■ Work order A ■
Format as a JSON list of strings, one string per line with blank lines omitted, the part of the listing that opens with its first line and closes with the line containing "24: (940, 158)", both included. Leave the pictures out.

■ Text segment ■
>>

Input/output interface(s) 1008 are representative of functionality to allow a user to enter commands and information to computing device 1002, and also allow information to be presented to the user and/or other components or devices using various input/output devices. Examples of input devices include a keyboard, a cursor control device (e.g., a mouse), a microphone, a scanner, touch functionality (e.g., capacitive or other sensors that are configured to detect physical touch), a camera (e.g., which employs visible or non-visible wavelengths such as infrared frequencies to recognize movement as gestures that do not involve touch), and so forth. Examples of output devices include a display device (e.g., a monitor or projector), speakers, a printer, a network card, tactile-response device, and so forth. Thus, the computing device 1002 is configurable in a variety of ways, as further described below, to support user interaction.

Various techniques are described herein in the general context of software, hardware elements, or program modules. Generally, such modules include routines, programs, objects, elements, components, data structures, and so forth that perform particular tasks or implement particular abstract data types. The terms “module,” “functionality,” and “component” as used herein generally represent software, firmware, hardware, or a combination thereof. The features of the techniques described herein are platform-independent, meaning that the techniques are implementable on a variety of commercial computing platforms having a variety of processors.

Implementations of the described modules and techniques are stored on or transmitted across some form of computer-readable media. For example, the computer-readable media includes a variety of media accessible to the computing device 1002. By way of example, and not limitation, computer-readable media includes “computer-readable storage media” and “computer-readable signal media.”

“Computer-readable storage media” refers to media and/or devices that enable persistent and/or non-transitory storage of information in contrast to mere signal transmission, carrier waves, or signals per se. Thus, computer-readable storage media refers to non-signal-bearing media. The computer-readable storage media includes hardware such as volatile and non-volatile, removable and non-removable media, and/or storage devices implemented in a method or technology suitable for storage of information such as computer-readable instructions, data structures, program modules, logic elements/circuits, or other data. Examples of computer-readable storage media include, but are not limited to, RAM, ROM, EEPROM, flash memory or other memory technology, CD-ROM, digital versatile disks (DVD) or other optical storage, hard disks, magnetic cassettes, magnetic tape, magnetic disk storage or other magnetic storage devices, or other storage device, tangible media, or article of manufacture suitable to store the desired information and which are accessible to a computer.

“Computer-readable signal media” refers to a signal-bearing medium configured to transmit instructions to the hardware of the computing device 1002, such as via a network. Signal media typically embodies computer-readable instructions, data structures, program modules, or other data in a modulated data signal, such as carrier waves, data signals, or other transport mechanisms. Signal media also include any information delivery media. The term “modulated data signal” means a signal that has one or more of its characteristics set or changed in such a manner as to encode information in the signal. By way of example, and not limitation, communication media include wired media such as a wired network or direct-wired connection, and wireless media such as acoustic, RF, infrared, and other wireless media.

<<

■ Work order B ■
According to the text on computer-readable media, why does computer-readable storage media count as non-signal-bearing media?

■ Exercise materials ■
>>

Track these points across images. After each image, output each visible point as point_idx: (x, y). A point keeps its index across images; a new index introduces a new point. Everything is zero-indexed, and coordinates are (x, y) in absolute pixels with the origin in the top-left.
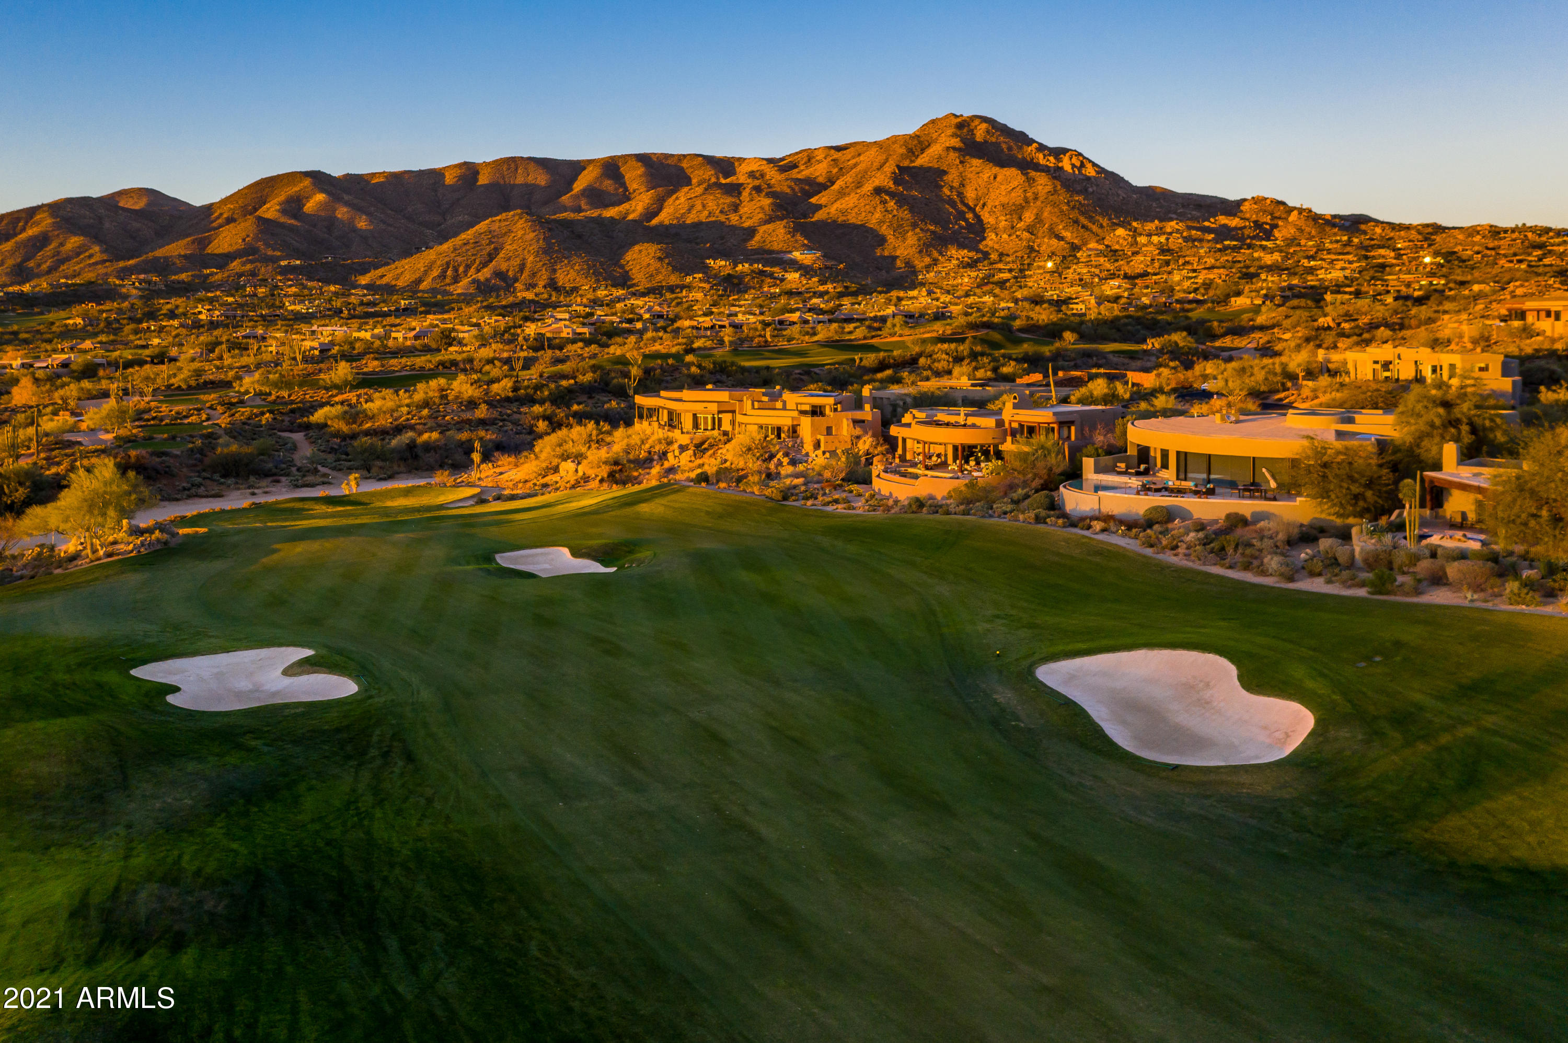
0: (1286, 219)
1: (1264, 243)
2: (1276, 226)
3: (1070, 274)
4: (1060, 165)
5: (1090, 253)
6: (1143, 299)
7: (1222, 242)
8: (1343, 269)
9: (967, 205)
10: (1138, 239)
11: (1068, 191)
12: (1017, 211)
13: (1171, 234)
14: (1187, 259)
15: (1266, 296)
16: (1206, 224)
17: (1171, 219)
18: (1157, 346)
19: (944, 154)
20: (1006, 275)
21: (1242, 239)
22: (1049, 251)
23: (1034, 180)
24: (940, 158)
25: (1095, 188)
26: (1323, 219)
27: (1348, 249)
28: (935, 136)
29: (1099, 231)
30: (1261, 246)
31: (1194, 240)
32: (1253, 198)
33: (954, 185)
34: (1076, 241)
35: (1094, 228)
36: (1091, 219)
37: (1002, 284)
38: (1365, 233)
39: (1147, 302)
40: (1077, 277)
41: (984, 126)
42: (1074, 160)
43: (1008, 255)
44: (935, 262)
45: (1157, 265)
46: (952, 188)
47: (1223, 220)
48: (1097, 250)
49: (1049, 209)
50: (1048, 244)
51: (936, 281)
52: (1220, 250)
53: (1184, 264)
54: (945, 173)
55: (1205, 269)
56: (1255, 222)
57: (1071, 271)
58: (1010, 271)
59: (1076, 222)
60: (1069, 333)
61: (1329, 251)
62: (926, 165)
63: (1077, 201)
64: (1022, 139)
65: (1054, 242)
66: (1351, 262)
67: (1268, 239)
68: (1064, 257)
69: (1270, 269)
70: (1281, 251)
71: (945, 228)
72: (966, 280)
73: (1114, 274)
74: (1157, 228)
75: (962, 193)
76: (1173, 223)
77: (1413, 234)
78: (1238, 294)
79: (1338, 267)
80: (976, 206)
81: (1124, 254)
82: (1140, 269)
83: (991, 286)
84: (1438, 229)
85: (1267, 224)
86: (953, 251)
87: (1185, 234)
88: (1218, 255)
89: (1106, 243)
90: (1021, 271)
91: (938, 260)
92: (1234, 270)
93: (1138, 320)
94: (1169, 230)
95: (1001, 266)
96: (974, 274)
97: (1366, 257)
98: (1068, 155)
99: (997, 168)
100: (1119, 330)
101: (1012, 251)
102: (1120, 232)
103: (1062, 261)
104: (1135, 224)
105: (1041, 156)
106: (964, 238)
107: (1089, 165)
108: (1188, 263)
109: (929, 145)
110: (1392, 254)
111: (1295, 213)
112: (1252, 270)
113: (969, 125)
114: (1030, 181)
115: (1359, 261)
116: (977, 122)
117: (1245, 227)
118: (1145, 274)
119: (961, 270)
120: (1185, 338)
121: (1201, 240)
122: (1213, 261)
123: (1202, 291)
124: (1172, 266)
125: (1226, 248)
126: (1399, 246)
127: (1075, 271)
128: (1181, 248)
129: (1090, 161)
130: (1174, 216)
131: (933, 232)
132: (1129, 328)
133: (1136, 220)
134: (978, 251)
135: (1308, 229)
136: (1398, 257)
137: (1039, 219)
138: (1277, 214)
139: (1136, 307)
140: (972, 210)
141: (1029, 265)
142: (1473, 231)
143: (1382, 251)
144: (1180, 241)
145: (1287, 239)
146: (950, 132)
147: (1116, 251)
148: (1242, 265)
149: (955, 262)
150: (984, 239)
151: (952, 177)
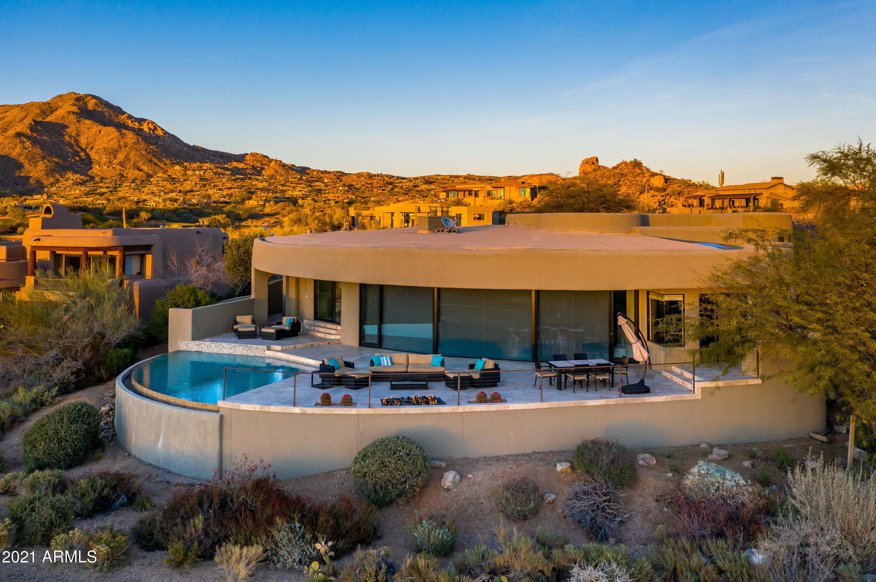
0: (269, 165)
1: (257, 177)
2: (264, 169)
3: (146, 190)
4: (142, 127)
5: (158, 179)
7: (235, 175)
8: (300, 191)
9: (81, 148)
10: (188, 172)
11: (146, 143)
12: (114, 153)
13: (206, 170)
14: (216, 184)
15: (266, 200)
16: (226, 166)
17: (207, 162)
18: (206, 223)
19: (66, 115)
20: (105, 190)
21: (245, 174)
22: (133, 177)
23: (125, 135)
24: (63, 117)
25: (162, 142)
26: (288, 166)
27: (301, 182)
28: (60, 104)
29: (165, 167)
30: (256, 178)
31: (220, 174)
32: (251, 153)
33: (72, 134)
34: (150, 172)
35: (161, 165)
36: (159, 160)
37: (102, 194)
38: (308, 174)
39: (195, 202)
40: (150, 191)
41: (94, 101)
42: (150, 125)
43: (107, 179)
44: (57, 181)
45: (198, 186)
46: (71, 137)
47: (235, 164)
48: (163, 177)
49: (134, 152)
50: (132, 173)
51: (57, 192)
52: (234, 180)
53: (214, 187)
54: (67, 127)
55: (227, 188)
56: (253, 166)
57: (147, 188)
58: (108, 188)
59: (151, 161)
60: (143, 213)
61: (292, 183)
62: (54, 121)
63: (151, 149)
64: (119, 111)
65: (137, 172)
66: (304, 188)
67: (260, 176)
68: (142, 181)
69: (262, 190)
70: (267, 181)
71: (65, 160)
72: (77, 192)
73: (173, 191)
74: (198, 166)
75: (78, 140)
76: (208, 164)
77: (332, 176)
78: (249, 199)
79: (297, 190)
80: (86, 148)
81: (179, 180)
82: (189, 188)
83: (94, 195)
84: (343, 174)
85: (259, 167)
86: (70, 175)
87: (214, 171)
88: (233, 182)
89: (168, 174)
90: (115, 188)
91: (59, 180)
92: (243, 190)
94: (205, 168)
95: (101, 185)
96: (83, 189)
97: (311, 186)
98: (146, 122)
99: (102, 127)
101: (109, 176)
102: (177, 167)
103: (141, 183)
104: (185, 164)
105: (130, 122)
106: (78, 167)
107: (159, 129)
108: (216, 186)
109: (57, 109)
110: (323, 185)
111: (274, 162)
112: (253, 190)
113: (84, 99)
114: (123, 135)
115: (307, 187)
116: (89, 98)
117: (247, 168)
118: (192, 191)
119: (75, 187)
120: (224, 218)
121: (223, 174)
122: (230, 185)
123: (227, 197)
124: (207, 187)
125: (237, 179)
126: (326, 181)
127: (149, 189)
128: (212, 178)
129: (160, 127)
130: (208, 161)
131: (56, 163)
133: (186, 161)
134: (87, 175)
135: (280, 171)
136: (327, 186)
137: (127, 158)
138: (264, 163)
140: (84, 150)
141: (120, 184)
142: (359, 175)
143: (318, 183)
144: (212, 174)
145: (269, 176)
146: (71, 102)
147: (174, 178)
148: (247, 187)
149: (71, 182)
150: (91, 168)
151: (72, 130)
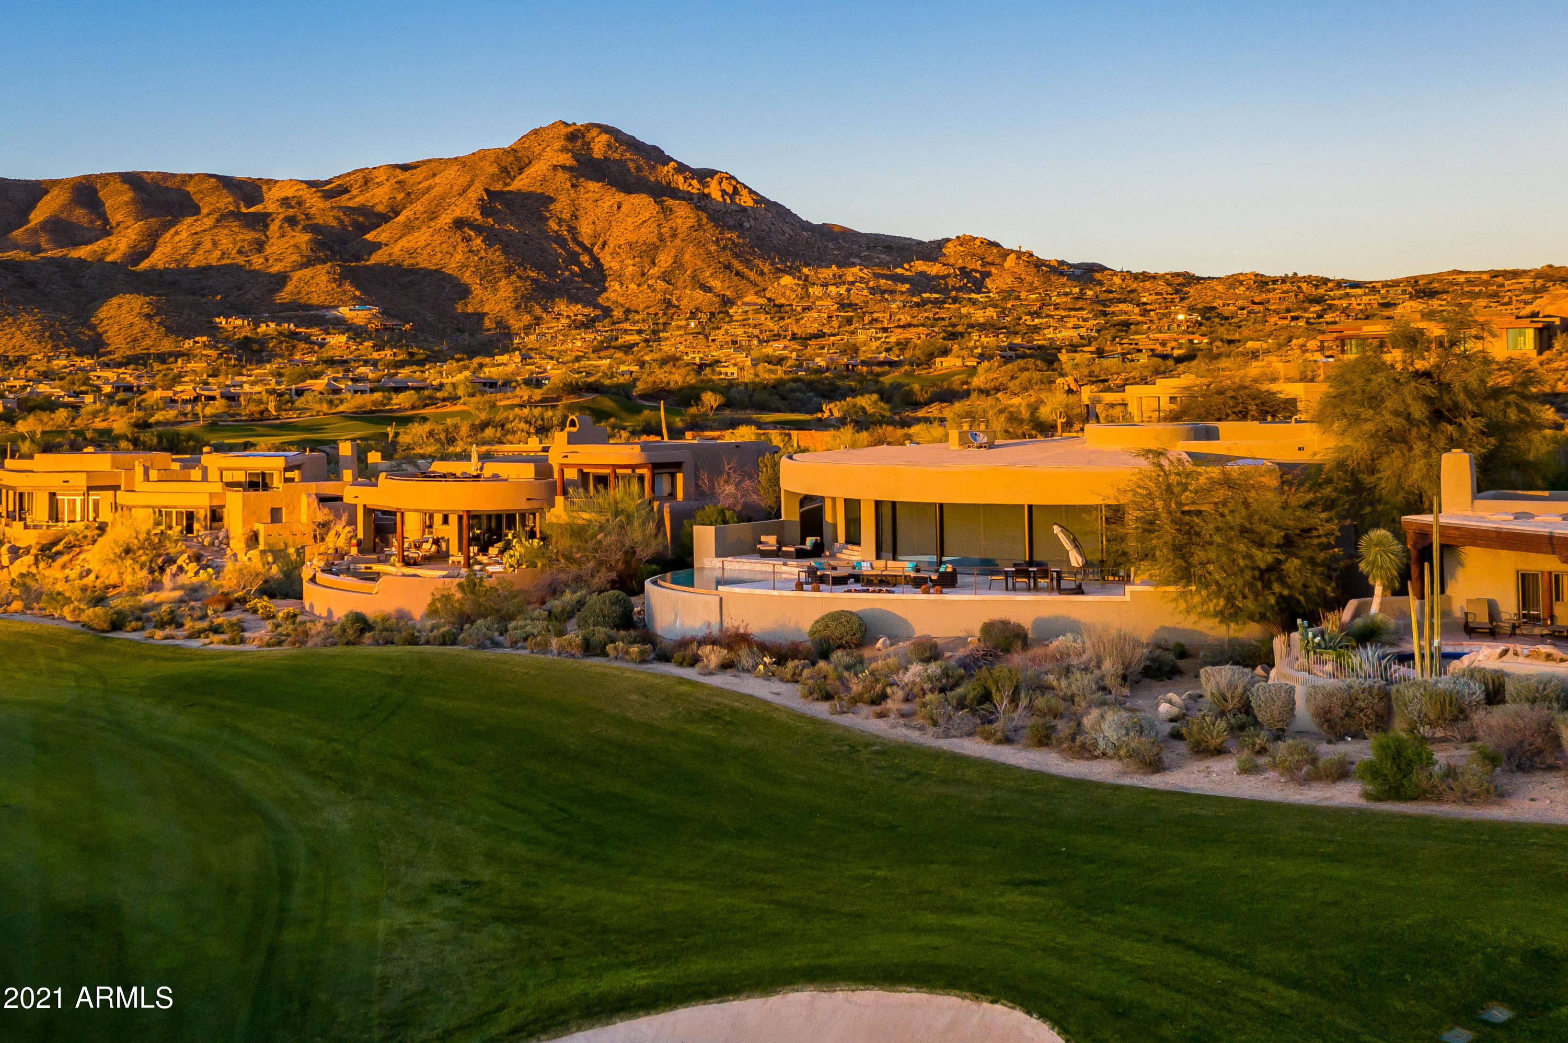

<<

■ Task output A ■
[
  "Track these points across images. After each image, output each visible point as point_idx: (x, y). A point keeps its index across images; a new index introduces a new point. Everything is zero-indexed, and coordinates are (x, y) in absolute pixels with the origin in the top-left.",
  "0: (1286, 219)",
  "1: (1264, 243)",
  "2: (1276, 226)",
  "3: (1070, 274)",
  "4: (1060, 165)",
  "5: (1090, 253)",
  "6: (1143, 299)",
  "7: (1222, 242)",
  "8: (1343, 269)",
  "9: (967, 205)",
  "10: (1138, 239)",
  "11: (1068, 191)",
  "12: (1017, 211)",
  "13: (1171, 234)",
  "14: (1187, 259)",
  "15: (1266, 296)",
  "16: (1206, 224)",
  "17: (1171, 219)",
  "18: (1157, 346)",
  "19: (944, 154)",
  "20: (1006, 275)",
  "21: (1242, 239)",
  "22: (1049, 251)",
  "23: (1034, 180)",
  "24: (940, 158)"
]

■ Task output B ■
Computer-readable storage media enables persistent and/or non-transitory storage of information, as opposed to mere signal transmission, carrier waves, or signals per se. Because of this, the text defines it as non-signal-bearing media.